Objective A: Output the passage of the post on why software keeps changing, starting at "I’m not saying" and ending at "really is progress.", copied word for word.
Objective B: Return the lines of the records verbatim, starting at the line that contains "genus: Sporobolus" and ending at the line that contains "genus: Furcula", with both of those lines included.

Text extract:
━━━

Why do companies keep changing software and web sites? Tinkeritis maybe?

I think this is simply the wrong way to think about things. It’s true that a perfect piece of software would only be sold once, but there is no such thing as a perfect piece of software, and a fairly simple observation of the state of software in the past should demonstrate that.

Can you imagine someone writing a perfect piece of software in 1980? Monochrome screens, anemic memory, limited networking capabilities? Is there any software that could run on machines of that time that wouldn’t be deeply flawed? Is there anyone so brilliant that they could have figured out how to make software that’s good today without the intervening decades of experimentation and discovery?

I don’t think so.

What makes you think that things are different now? We are just as bound by our limited understanding of how to make good software and the hardware we have to work with as they were then.

It’s harder to see the limitations that we deal with every day because we’ve become proficient in a particular way of thinking. If you look at the transition from desktop software to smartphones, you can see very clearly that, while the UI paradigms of the desktop world weren’t bad for their time, they’re incredibly lacking. Hand someone a smartphone and even if they’ve never used one before, they’ll quickly be reasonably adept at using it. Because all you have to do is touch stuff, and we can do that. A mouse and keyboard, on the other hand, require actual training to use.

Lots of people cried foul when Apple hid the filesystem in iOS, but that really is a better UI for the vast majority of people, who *don’t understand how filesystems work.

I’m not saying that a mouse and keyboard and a traditional windowing system are bad. They’re still the best way to do some things. But arguing that we’ve somehow reached the pinnacle of UI and could have just stopped here and achieved perfection is deeply misinformed. The reason things are changing is that we’re trying to make them better. Obviously, we don’t always succeed. But if you look at the progress over the last few decades, it’s clear that there really is progress.

I’ve argued this many times on this board, but I disagree that planned obsolescence explains the shortcomings of products, at least in the ways that most people seem to think, which is that an evil capitalist takes a design that could last for decades and purposefully weakens it so it will wear out and sell more copies. There are tradeoffs when designing things, and one of the tradeoffs you can make is always in longevity. We could make software (or any other thing) that was better, but there are real costs to doing so.

━━━

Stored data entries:
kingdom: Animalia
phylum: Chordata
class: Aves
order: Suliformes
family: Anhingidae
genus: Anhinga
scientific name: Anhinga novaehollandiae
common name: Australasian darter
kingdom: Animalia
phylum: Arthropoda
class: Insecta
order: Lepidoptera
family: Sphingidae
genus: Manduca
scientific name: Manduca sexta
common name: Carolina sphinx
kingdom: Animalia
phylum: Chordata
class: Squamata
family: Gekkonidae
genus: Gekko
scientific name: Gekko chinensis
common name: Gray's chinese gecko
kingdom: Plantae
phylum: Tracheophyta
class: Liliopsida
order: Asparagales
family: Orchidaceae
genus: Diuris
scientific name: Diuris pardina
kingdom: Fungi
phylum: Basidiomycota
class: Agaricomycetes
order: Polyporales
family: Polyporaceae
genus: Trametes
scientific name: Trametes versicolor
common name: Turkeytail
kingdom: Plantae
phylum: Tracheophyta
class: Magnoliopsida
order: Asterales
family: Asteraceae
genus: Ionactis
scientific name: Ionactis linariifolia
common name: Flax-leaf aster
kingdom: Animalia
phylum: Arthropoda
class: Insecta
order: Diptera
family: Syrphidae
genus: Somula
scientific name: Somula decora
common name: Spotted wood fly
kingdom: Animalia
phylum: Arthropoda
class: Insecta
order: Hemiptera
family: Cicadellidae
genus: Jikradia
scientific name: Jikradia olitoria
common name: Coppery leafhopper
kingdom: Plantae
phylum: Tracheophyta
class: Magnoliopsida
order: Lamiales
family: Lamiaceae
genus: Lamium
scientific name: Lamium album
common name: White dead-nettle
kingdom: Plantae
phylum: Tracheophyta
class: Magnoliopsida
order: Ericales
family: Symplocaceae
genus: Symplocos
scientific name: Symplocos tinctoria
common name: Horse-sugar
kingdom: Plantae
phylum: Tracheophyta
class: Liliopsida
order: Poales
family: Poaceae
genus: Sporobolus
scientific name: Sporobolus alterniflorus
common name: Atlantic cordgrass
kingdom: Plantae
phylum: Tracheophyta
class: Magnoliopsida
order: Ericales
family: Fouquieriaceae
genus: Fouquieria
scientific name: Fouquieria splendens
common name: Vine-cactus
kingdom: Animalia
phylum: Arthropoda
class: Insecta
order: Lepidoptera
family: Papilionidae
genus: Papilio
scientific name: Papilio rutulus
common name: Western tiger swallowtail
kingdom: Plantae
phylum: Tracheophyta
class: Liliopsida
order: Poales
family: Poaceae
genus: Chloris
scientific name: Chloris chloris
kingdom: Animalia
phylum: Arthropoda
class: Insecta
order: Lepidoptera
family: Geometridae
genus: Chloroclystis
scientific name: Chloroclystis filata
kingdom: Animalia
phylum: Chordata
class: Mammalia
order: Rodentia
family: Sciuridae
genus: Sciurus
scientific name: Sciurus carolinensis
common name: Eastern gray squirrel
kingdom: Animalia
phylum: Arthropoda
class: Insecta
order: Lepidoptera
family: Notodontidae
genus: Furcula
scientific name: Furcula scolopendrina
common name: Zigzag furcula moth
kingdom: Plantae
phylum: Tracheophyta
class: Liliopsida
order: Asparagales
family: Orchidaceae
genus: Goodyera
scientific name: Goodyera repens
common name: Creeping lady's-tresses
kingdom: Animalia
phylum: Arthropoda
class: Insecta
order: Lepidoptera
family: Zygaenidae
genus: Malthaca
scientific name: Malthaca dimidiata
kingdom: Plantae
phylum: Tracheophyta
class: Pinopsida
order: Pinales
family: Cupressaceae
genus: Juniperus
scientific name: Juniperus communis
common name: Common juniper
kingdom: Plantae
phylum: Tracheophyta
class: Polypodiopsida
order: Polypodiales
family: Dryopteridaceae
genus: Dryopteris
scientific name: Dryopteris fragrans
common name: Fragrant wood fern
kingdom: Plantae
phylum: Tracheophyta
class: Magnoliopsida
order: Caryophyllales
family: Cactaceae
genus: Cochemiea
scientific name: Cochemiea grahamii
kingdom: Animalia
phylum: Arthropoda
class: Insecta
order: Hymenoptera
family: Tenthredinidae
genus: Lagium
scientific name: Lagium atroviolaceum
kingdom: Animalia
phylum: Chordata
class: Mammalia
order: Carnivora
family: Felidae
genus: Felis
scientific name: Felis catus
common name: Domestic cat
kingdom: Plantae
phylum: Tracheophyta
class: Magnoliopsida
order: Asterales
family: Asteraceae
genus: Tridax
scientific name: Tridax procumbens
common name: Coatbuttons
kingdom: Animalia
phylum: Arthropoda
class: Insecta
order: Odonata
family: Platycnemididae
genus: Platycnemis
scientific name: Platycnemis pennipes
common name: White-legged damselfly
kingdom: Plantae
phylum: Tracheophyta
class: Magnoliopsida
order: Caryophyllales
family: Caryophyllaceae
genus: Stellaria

━━━

Final answer A:
I’m not saying that a mouse and keyboard and a traditional windowing system are bad. They’re still the best way to do some things. But arguing that we’ve somehow reached the pinnacle of UI and could have just stopped here and achieved perfection is deeply misinformed. The reason things are changing is that we’re trying to make them better. Obviously, we don’t always succeed. But if you look at the progress over the last few decades, it’s clear that there really is progress.

Final answer B:
genus: Sporobolus
scientific name: Sporobolus alterniflorus
common name: Atlantic cordgrass
kingdom: Plantae
phylum: Tracheophyta
class: Magnoliopsida
order: Ericales
family: Fouquieriaceae
genus: Fouquieria
scientific name: Fouquieria splendens
common name: Vine-cactus
kingdom: Animalia
phylum: Arthropoda
class: Insecta
order: Lepidoptera
family: Papilionidae
genus: Papilio
scientific name: Papilio rutulus
common name: Western tiger swallowtail
kingdom: Plantae
phylum: Tracheophyta
class: Liliopsida
order: Poales
family: Poaceae
genus: Chloris
scientific name: Chloris chloris
kingdom: Animalia
phylum: Arthropoda
class: Insecta
order: Lepidoptera
family: Geometridae
genus: Chloroclystis
scientific name: Chloroclystis filata
kingdom: Animalia
phylum: Chordata
class: Mammalia
order: Rodentia
family: Sciuridae
genus: Sciurus
scientific name: Sciurus carolinensis
common name: Eastern gray squirrel
kingdom: Animalia
phylum: Arthropoda
class: Insecta
order: Lepidoptera
family: Notodontidae
genus: Furcula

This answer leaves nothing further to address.